Dataset entries
------------------------------------------------------------
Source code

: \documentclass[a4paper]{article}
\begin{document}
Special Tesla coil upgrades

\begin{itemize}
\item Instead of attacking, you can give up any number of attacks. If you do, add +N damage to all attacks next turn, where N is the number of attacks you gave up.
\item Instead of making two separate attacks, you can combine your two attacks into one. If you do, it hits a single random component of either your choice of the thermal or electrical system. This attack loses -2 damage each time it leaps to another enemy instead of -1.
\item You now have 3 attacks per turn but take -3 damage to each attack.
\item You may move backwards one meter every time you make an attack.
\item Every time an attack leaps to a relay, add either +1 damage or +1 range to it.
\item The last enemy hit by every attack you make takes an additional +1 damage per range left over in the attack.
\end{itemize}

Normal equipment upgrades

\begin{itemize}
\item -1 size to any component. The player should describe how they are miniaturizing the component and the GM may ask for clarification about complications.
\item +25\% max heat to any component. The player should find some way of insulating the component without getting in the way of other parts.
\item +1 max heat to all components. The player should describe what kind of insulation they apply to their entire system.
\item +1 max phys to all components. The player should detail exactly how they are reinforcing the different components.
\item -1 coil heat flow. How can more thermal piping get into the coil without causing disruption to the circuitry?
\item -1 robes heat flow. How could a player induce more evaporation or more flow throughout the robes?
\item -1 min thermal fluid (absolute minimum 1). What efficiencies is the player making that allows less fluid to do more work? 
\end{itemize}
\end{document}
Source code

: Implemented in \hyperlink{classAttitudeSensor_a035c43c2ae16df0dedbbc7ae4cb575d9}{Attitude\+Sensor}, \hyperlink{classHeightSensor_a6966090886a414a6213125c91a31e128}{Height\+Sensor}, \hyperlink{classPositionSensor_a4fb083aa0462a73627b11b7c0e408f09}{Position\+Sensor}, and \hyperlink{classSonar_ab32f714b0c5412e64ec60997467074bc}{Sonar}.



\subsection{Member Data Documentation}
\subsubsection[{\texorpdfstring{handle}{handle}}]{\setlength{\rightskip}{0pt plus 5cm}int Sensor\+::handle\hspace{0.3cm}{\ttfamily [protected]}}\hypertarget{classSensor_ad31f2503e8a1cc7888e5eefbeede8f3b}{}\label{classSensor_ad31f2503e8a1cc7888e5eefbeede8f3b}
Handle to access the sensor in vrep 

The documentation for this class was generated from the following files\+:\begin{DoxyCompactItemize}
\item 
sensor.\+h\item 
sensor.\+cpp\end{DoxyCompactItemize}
------------------------------------------------------------
Goal of the exercise: Restating all of the data exactly is the whole task.

Solution:
Source code

: \documentclass[a4paper]{article}
\begin{document}
Special Tesla coil upgrades

\begin{itemize}
\item Instead of attacking, you can give up any number of attacks. If you do, add +N damage to all attacks next turn, where N is the number of attacks you gave up.
\item Instead of making two separate attacks, you can combine your two attacks into one. If you do, it hits a single random component of either your choice of the thermal or electrical system. This attack loses -2 damage each time it leaps to another enemy instead of -1.
\item You now have 3 attacks per turn but take -3 damage to each attack.
\item You may move backwards one meter every time you make an attack.
\item Every time an attack leaps to a relay, add either +1 damage or +1 range to it.
\item The last enemy hit by every attack you make takes an additional +1 damage per range left over in the attack.
\end{itemize}

Normal equipment upgrades

\begin{itemize}
\item -1 size to any component. The player should describe how they are miniaturizing the component and the GM may ask for clarification about complications.
\item +25\% max heat to any component. The player should find some way of insulating the component without getting in the way of other parts.
\item +1 max heat to all components. The player should describe what kind of insulation they apply to their entire system.
\item +1 max phys to all components. The player should detail exactly how they are reinforcing the different components.
\item -1 coil heat flow. How can more thermal piping get into the coil without causing disruption to the circuitry?
\item -1 robes heat flow. How could a player induce more evaporation or more flow throughout the robes?
\item -1 min thermal fluid (absolute minimum 1). What efficiencies is the player making that allows less fluid to do more work? 
\end{itemize}
\end{document}
Source code

: Implemented in \hyperlink{classAttitudeSensor_a035c43c2ae16df0dedbbc7ae4cb575d9}{Attitude\+Sensor}, \hyperlink{classHeightSensor_a6966090886a414a6213125c91a31e128}{Height\+Sensor}, \hyperlink{classPositionSensor_a4fb083aa0462a73627b11b7c0e408f09}{Position\+Sensor}, and \hyperlink{classSonar_ab32f714b0c5412e64ec60997467074bc}{Sonar}.



\subsection{Member Data Documentation}
\subsubsection[{\texorpdfstring{handle}{handle}}]{\setlength{\rightskip}{0pt plus 5cm}int Sensor\+::handle\hspace{0.3cm}{\ttfamily [protected]}}\hypertarget{classSensor_ad31f2503e8a1cc7888e5eefbeede8f3b}{}\label{classSensor_ad31f2503e8a1cc7888e5eefbeede8f3b}
Handle to access the sensor in vrep 

The documentation for this class was generated from the following files\+:\begin{DoxyCompactItemize}
\item 
sensor.\+h\item 
sensor.\+cpp\end{DoxyCompactItemize}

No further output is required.